Loren's never been prone to paranoia, so I freeze, tilting my head to examine her. "Since when?"

She shuffles her bare feet on the carpet. "It started at your mum's house last weekend when we went to visit for Chloe's birthday. When I left, I thought someone drove behind me most of the way back to Manchester, but the traffic was busy, so I might have imagined it."

"Except..."

"I've seen the same car and the same guy way too frequently for my comfort."

My jaw clenches, and I can feel my teeth grinding. "A reporter? Or worse?"

Her eyes widen. "There's something worse than a reporter?"

Fair point. "Why didn't you say something? I mean, we've talked on the phone and FaceTime every night since then."

"The best late night talking," she grins before she crosses her arms and pops her hip to glare at me. "And are you saying you wouldn't have jumped in the car and driven up here immediately to check on me?"

"Well, yeah. Of course I would have!"

"Which would have just confirmed what this creep already suspects."

I pace off a rectangle in her flat, my feet carrying me back and forth over the same ground multiple times as I wear a path on the wood floors. "I don't like this."

Cautiously, as though I'm a crocodile about to bite Captain Hook, she places her hand on my arm. "Dork? It's fine. We've had paps follow us before – Gemma and I, I mean. He's not approached me. It's more that I didn't think we wanted photos of us being affectionate before we talked to Gems and Anne.

She's wrong. It's not 'fine'. I want to smash something. Why can't I have any private moments in my life?

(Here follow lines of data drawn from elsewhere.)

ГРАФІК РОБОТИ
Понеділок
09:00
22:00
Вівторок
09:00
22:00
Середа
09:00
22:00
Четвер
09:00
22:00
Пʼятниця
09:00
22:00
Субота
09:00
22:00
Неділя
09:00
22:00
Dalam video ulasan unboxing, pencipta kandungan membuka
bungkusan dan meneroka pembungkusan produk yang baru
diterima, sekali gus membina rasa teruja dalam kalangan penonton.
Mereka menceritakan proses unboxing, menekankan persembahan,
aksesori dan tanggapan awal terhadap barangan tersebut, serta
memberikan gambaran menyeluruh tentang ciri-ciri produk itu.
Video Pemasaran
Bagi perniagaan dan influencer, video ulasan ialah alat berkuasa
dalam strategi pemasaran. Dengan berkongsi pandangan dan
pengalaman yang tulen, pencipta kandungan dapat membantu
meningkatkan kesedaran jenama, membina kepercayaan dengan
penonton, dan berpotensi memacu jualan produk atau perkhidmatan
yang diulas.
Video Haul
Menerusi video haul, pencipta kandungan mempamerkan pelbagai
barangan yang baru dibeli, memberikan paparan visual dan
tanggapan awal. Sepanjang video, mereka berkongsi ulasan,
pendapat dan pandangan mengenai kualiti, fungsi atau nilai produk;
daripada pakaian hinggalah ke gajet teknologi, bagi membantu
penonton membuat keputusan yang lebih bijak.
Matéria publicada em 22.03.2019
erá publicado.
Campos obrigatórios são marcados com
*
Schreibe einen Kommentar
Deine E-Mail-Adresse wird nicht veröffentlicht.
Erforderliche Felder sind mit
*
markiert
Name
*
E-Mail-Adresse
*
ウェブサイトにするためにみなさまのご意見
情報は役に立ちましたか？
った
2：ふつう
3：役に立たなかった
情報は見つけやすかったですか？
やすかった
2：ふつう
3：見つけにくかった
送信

"Hey." Her voice is soft, as though she's trying to calm an enraged tiger – and maybe she is. Placing her hand tenderly on my arm, she reassures me. "Listen, we don't have to change anything. We're planning your sister's wedding. It's just that – in public – we can't express any intimacy."

Contemplating her words, I take a deep breath. She's right. It's not anything out of the norm. But the fact that he's followed her all week — it just sucks. And I tell her so.

A deep sigh escapes her lips. "I know it does, H. But I also have known it's part of being in your life since your jump to fame. We just have to be careful, that's all." She tugs on my sleeve. "Come help me make dinner. That will calm you."

"Humph." My lower lip protrudes. "I don't even get to treat my girlfriend to dinner out?"

She pauses, one foot lifted until she sets it down gingerly. "Girlfriend?" Her head tilts in my direction as she tries on the word, and I instantly feel anxious. We haven't discussed this in our phone conversations during our physical separation. Instead, we've talked about the best toppings for pizza and how many pennies it would take to fill Mum's living room or even deep conversations about our spiritual and religious beliefs. But neither of us brought up this particular topic.